◆ DATA PROVIDED ◆

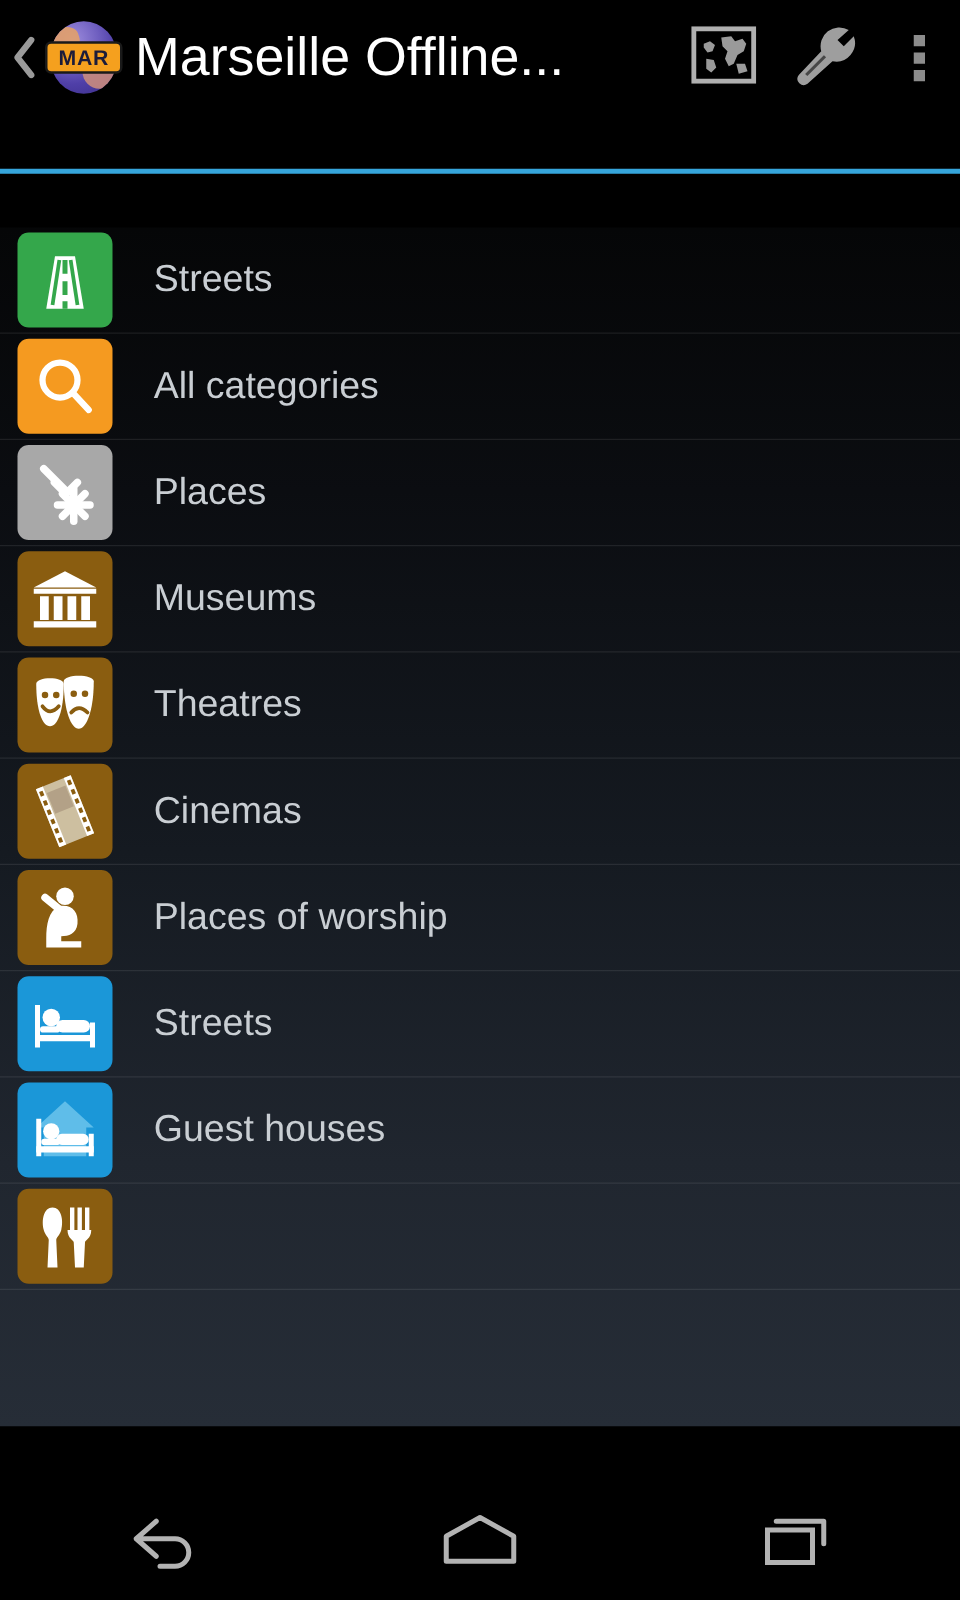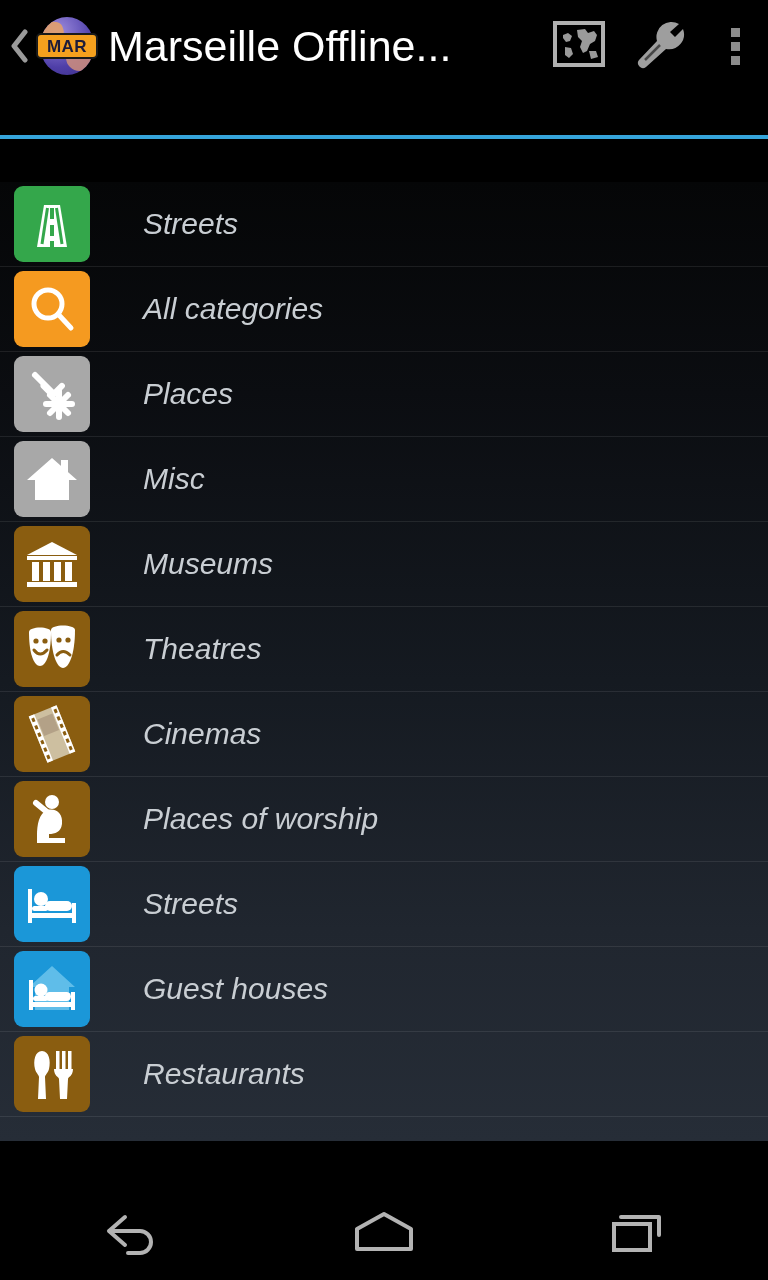--- a/index.html
+++ b/index.html
@@ -155,26 +155,25 @@
     flex: 0 0 76px;
     margin-left: 14px;
     border-radius: 9px;
     position: relative;
     overflow: hidden;
     display: flex;
     align-items: center;
     justify-content: center;
   }
   .row .label {
-    margin-left: 53px;
+    margin-left: 33px;
     font-size: 30px;
     color: #c9ced3;
     white-space: nowrap;
     line-height: 1;
-    font-style: italic;
   }
   .tile svg { display: block; }
 
   
   .navbar {
     flex: 0 0 96px;
     height: 96px;
     background: #000;
     display: flex;
     align-items: center;
@@ -284,29 +283,20 @@
             <path d="M36 26 L36 52"></path>
             <path d="M23 39 L49 39"></path>
             <path d="M27 30 L45 48"></path>
             <path d="M45 30 L27 48"></path>
           </g>
         </svg>
       </div>
       <div class="label">Places</div>
     </div>
 
-    <div class="row">
-      <div class="tile" style="background:#a8a8a8">
-        <svg width="58" height="58" viewBox="0 0 58 58">
-          <path d="M29 8 L54 30 L46 30 L46 50 L12 50 L12 30 L4 30 Z" fill="#ffffff"></path>
-          <rect x="38" y="10" width="7" height="12" fill="#ffffff"></rect>
-        </svg>
-      </div>
-      <div class="label">Misc</div>
-    </div>
 
 
     <div class="row">
       <div class="tile" style="background:#8a5d10">
         <svg width="58" height="58" viewBox="0 0 58 58">
           <path d="M29 7 L54 20 L4 20 Z" fill="#ffffff"></path>
           <rect x="4" y="21" width="50" height="4" fill="#ffffff"></rect>
           <rect x="9" y="27" width="7" height="19" fill="#ffffff"></rect>
           <rect x="20" y="27" width="7" height="19" fill="#ffffff"></rect>
           <rect x="31" y="27" width="7" height="19" fill="#ffffff"></rect>
@@ -409,21 +399,20 @@
       <div class="tile" style="background:#8a5d10">
         <svg width="58" height="58" viewBox="0 0 58 58">
           <path d="M19 6 C26 6 28 16 26 24 C25 28 22 30 22 32 L23 54 L15 54 L16 32
                    C16 30 13 28 12 24 C10 16 12 6 19 6 Z" fill="#ffffff"></path>
           <rect x="33" y="6" width="3.5" height="20" fill="#ffffff"></rect>
           <rect x="39" y="6" width="3.5" height="20" fill="#ffffff"></rect>
           <rect x="45" y="6" width="3.5" height="20" fill="#ffffff"></rect>
           <path d="M31 24 C31 31 36 32 36 34 L37 54 L44 54 L45 34 C45 32 50 31 50 24 Z" fill="#ffffff"></path>
         </svg>
       </div>
-      <div class="label">Restaurants</div>
     </div>
 
   </div>
 
   <div class="navbar">
 
     <div class="nav-btn">
       <span>
         <svg width="66" height="50" viewBox="0 0 66 50">
           <path d="M14 24 L30 10 M14 24 L30 38 M14 24 L45 24 a11 11 0 0 1 0 22 L33 46" fill="none" stroke="#b3b3b3" stroke-width="4" stroke-linecap="round" stroke-linejoin="round"></path>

◆ TASK PROMPT ◆
Copy out all the data above exactly, pictures excluded.

◆ TASK RESPONSE ◆
--- a/index.html
+++ b/index.html
@@ -155,26 +155,25 @@
     flex: 0 0 76px;
     margin-left: 14px;
     border-radius: 9px;
     position: relative;
     overflow: hidden;
     display: flex;
     align-items: center;
     justify-content: center;
   }
   .row .label {
-    margin-left: 53px;
+    margin-left: 33px;
     font-size: 30px;
     color: #c9ced3;
     white-space: nowrap;
     line-height: 1;
-    font-style: italic;
   }
   .tile svg { display: block; }
 
   
   .navbar {
     flex: 0 0 96px;
     height: 96px;
     background: #000;
     display: flex;
     align-items: center;
@@ -284,29 +283,20 @@
             <path d="M36 26 L36 52"></path>
             <path d="M23 39 L49 39"></path>
             <path d="M27 30 L45 48"></path>
             <path d="M45 30 L27 48"></path>
           </g>
         </svg>
       </div>
       <div class="label">Places</div>
     </div>
 
-    <div class="row">
-      <div class="tile" style="background:#a8a8a8">
-        <svg width="58" height="58" viewBox="0 0 58 58">
-          <path d="M29 8 L54 30 L46 30 L46 50 L12 50 L12 30 L4 30 Z" fill="#ffffff"></path>
-          <rect x="38" y="10" width="7" height="12" fill="#ffffff"></rect>
-        </svg>
-      </div>
-      <div class="label">Misc</div>
-    </div>
 
 
     <div class="row">
       <div class="tile" style="background:#8a5d10">
         <svg width="58" height="58" viewBox="0 0 58 58">
           <path d="M29 7 L54 20 L4 20 Z" fill="#ffffff"></path>
           <rect x="4" y="21" width="50" height="4" fill="#ffffff"></rect>
           <rect x="9" y="27" width="7" height="19" fill="#ffffff"></rect>
           <rect x="20" y="27" width="7" height="19" fill="#ffffff"></rect>
           <rect x="31" y="27" width="7" height="19" fill="#ffffff"></rect>
@@ -409,21 +399,20 @@
       <div class="tile" style="background:#8a5d10">
         <svg width="58" height="58" viewBox="0 0 58 58">
           <path d="M19 6 C26 6 28 16 26 24 C25 28 22 30 22 32 L23 54 L15 54 L16 32
                    C16 30 13 28 12 24 C10 16 12 6 19 6 Z" fill="#ffffff"></path>
           <rect x="33" y="6" width="3.5" height="20" fill="#ffffff"></rect>
           <rect x="39" y="6" width="3.5" height="20" fill="#ffffff"></rect>
           <rect x="45" y="6" width="3.5" height="20" fill="#ffffff"></rect>
           <path d="M31 24 C31 31 36 32 36 34 L37 54 L44 54 L45 34 C45 32 50 31 50 24 Z" fill="#ffffff"></path>
         </svg>
       </div>
-      <div class="label">Restaurants</div>
     </div>
 
   </div>
 
   <div class="navbar">
 
     <div class="nav-btn">
       <span>
         <svg width="66" height="50" viewBox="0 0 66 50">
           <path d="M14 24 L30 10 M14 24 L30 38 M14 24 L45 24 a11 11 0 0 1 0 22 L33 46" fill="none" stroke="#b3b3b3" stroke-width="4" stroke-linecap="round" stroke-linejoin="round"></path>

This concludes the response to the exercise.